USA Telephone and Channel 8 (WMTW) deserve a slap on the wrist for the a TV commercial that portrays top math students as nerdy geeks with broken glasses.
The commercial features a cluster of adults trying to compare competing telephone company offers. A three-member team of “mathaletes,” students who enjoy math and compete against other schools in solving math problems, join the baffled adults with their calculators in hand.
The mathaletes are exaggerated nerds, scrawny, unkempt and wearing unfashionable clothing. Their spokesperson is a tall kid with thick-framed black glasses held together with white tape.
After the math students furiously pound their calculators for a few seconds, he announces that U.S. Telephone offers the best deal.
That may be so, but the ad is a raw deal for smart students.

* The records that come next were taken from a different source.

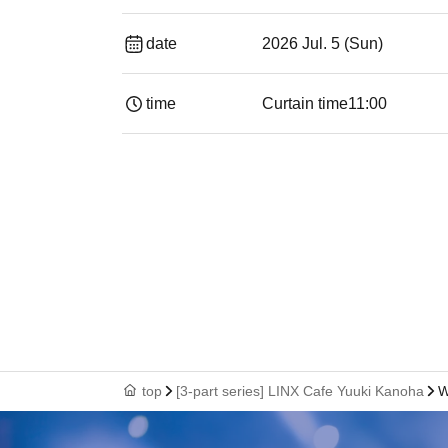
date
2026 Jul. 5 (Sun)
time
Curtain time
11:00
top
[3-part series] LINX Cafe Yuuki Kanoha
W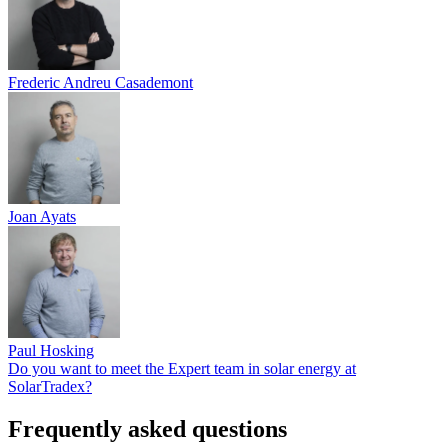
Frederic Andreu Casademont
Joan Ayats
Paul Hosking
Do you want to meet the Expert team in solar energy at
SolarTradex?
Frequently asked questions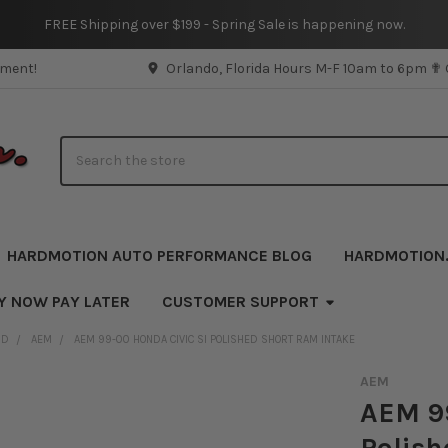
FREE Shipping over $199 - Spring Sale is happening now.
pment!
Orlando, Florida Hours M-F 10am to 6pm ✟
Search
HARDMOTION AUTO PERFORMANCE BLOG
HARDMOTION
Y NOW PAY LATER
CUSTOMER SUPPORT
ND
AEM
AEM 99-00 HONDA CIVIC SI POLISHED SHORT RAM INTAKE
AEM
AEM 99
Polish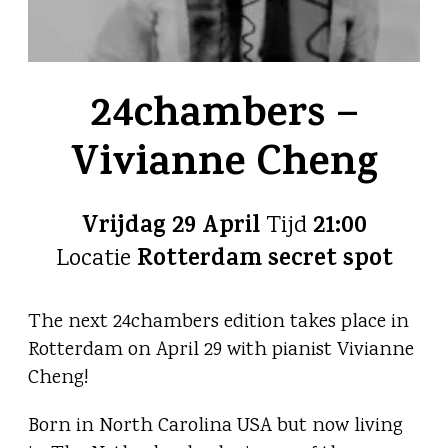
24chambers –
Vivianne Cheng
Vrijdag 29 April
21:00
Tijd
Rotterdam secret spot
Locatie
The next 24chambers edition takes place in
Rotterdam on April 29 with pianist Vivianne
Cheng!
Born in North Carolina USA but now living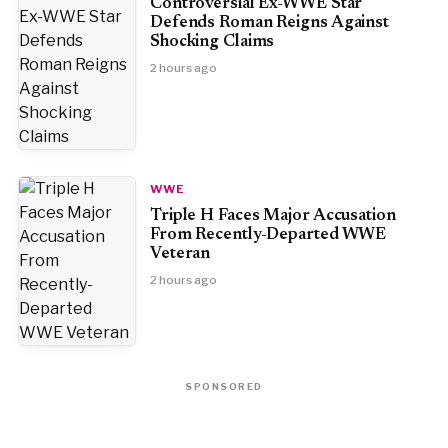
Controversial Ex-WWE Star
Defends Roman Reigns Against
Shocking Claims
2 hours ago
WWE
Triple H Faces Major Accusation
From Recently-Departed WWE
Veteran
2 hours ago
SPONSORED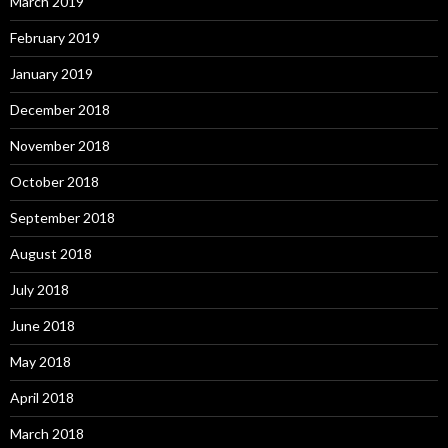
March 2019
February 2019
January 2019
December 2018
November 2018
October 2018
September 2018
August 2018
July 2018
June 2018
May 2018
April 2018
March 2018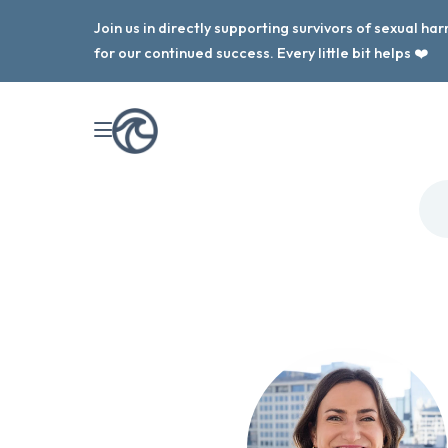
Join us in directly supporting survivors of sexual h
for our continued success. Every little bit helps ❤️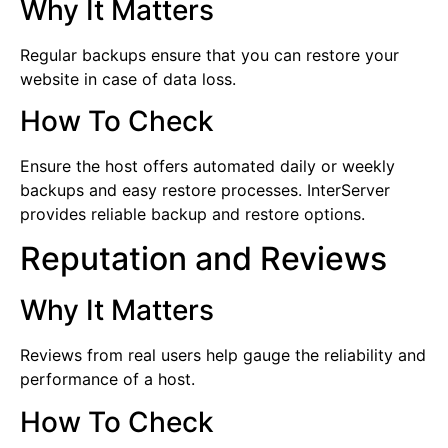
Why It Matters
Regular backups ensure that you can restore your
website in case of data loss.
How To Check
Ensure the host offers automated daily or weekly
backups and easy restore processes. InterServer
provides reliable backup and restore options.
Reputation and Reviews
Why It Matters
Reviews from real users help gauge the reliability and
performance of a host.
How To Check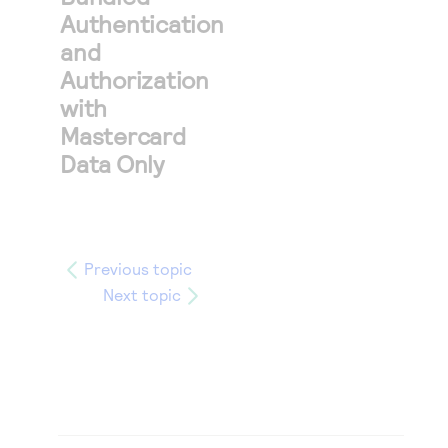
Authentication
and
Authorization
with
Mastercard
Data Only
Previous topic
Next topic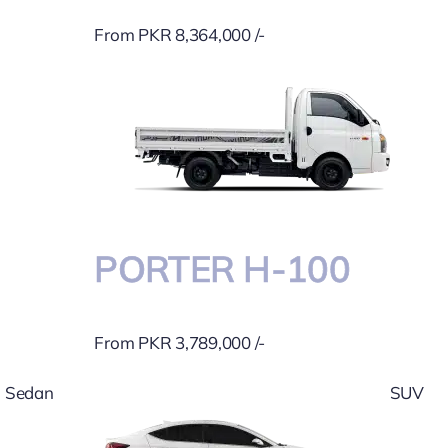
From PKR 8,364,000 /-
PORTER H-100
From PKR 3,789,000 /-
Sedan
SUV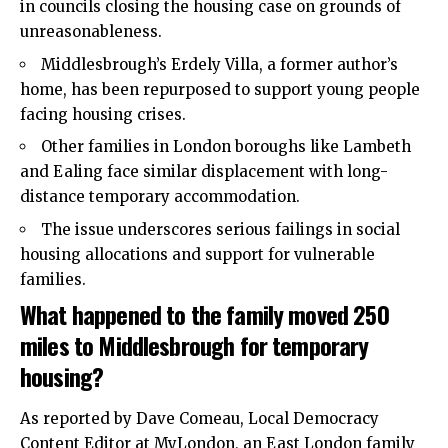
in councils closing the housing case on grounds of
unreasonableness.
Middlesbrough’s Erdely Villa, a former author’s
home, has been repurposed to support young people
facing housing crises.
Other families in London boroughs like Lambeth
and Ealing face similar displacement with long-
distance temporary accommodation.
The issue underscores serious failings in social
housing allocations and support for vulnerable
families.
What happened to the family moved 250
miles to Middlesbrough for temporary
housing?
As reported by Dave Comeau, Local Democracy
Content Editor at MyLondon, an East London family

There are probably many reasons U.S. students lag most of the developed world in math skills. Part of the blame, no doubt, rests with our glorification of good looks and physical athleticism over intellect.
Anti-intellectualism is a strange and recurring thread in the American character. While teachers and intellectuals are revered in many lands, here we seem to heap way more praise on football, basketball and baseball players.
When we portray engineers as people with pocket protectors and too many pens, and top math students as gangly, acne-faced adolescents, we shouldn’t wonder why many U.S. students then shun those disciplines.